The PHAA policy statement also notes the different rates of violence experienced by different sexual orientation and identity groups. As mentioned in this statement, there is currently a lack of firm research evidence for GBV interventions, however there are many promising programs designed to improve outcomes, which were also flagged at the Women’s Safety Summit.
Prevention has been repeatedly noted as a critical aspect of addressing this pervasive issue. This is emphasised in the PHAA’s GBV policy position statement. However, due to systemic sexism being long-pervasive in society, it is a ‘wicked’ problem which needs to be addressed at multiple levels to mitigate the impacts. GBV must be reduced through co-ordinated, multi-sector governmental action involving primary, secondary, and tertiary prevention strategies.
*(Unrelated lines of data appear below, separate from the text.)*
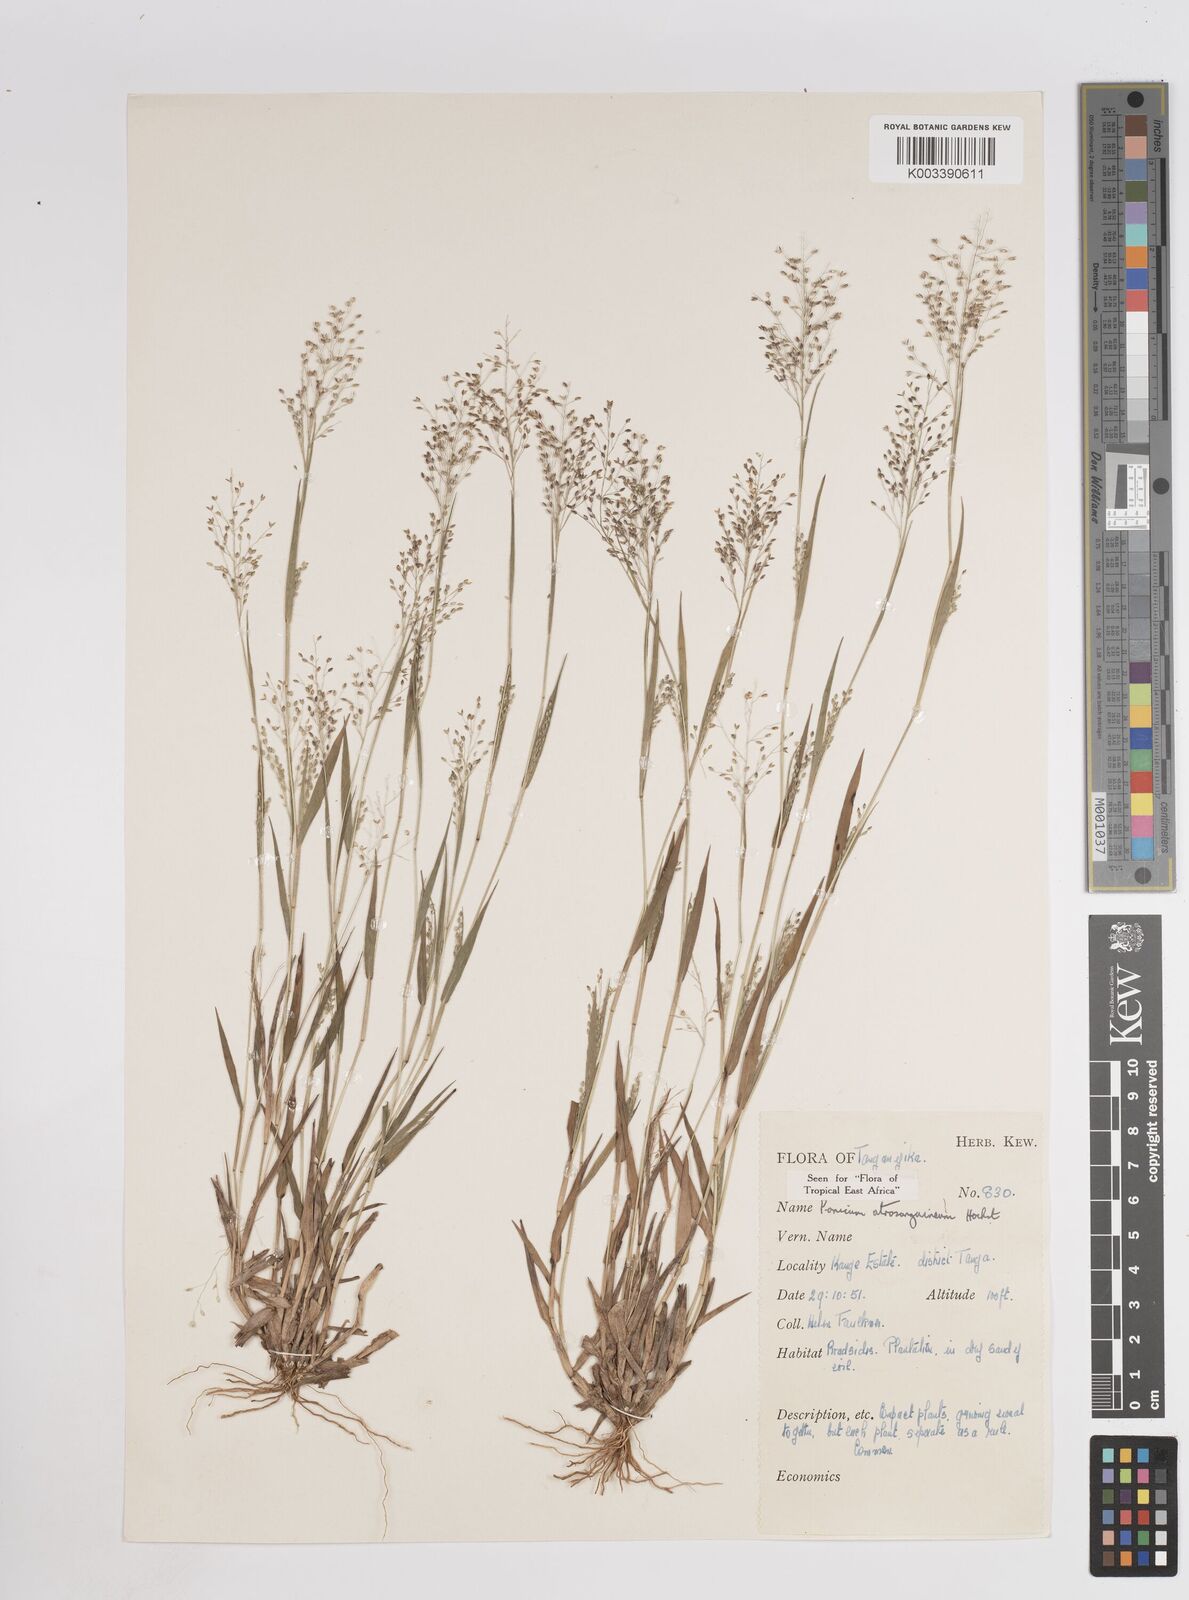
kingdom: Plantae
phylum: Tracheophyta
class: Liliopsida
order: Poales
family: Poaceae
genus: Panicum
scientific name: Panicum atrosanguineum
Primary prevention addresses the determinants of GBV including gender inequality and community adherence to harmful gender stereotypes. Secondary prevention focuses on early intervention. Tertiary prevention involves working with victims-survivors and perpetrators.
Tertiary prevention in the form of working with victim-survivors and perpetrators is vital, but simply not enough on its own to stop the cycle of domestic violence. In the context of the Australian footy finals season, this would be like trying to stop domestic violence by managing victims-survivors and perpetrators after the game has ended.
Primary and secondary prevention on a multi-sectoral level, by government and non-governmental organizations is required to help reduce domestic violence rates at large, as well as mitigate the specific impacts of footy finals on GBV. These more preventive strategies would focus on the ways we can stop domestic violence from spiking before the footy finals have begun.
The PHAA advocates for the following key concepts:
- Full implementation and resourcing of the National Plan to Reduce Violence against Women and their Children 2010-2022, including implementation of a coordinated national approach to primary prevention
- Equality for women and gender minorities in Australia to prevent GBV (see PHAA Gender and Health Policy).
- Initiatives to build the capacity of health professionals to assess risk, intervene and refer early and respond appropriately to the needs of those at risk of or experiencing GBV.
- Evaluating the effectiveness of legislative reform to ensure the safety of women and their children.
- Effectiveness monitoring of GBV programs and standardised reporting
This blog is based on the PHAA policy position statement on gender-based violence, created by Angela Dawson of the Women’s Health Special Interest Group.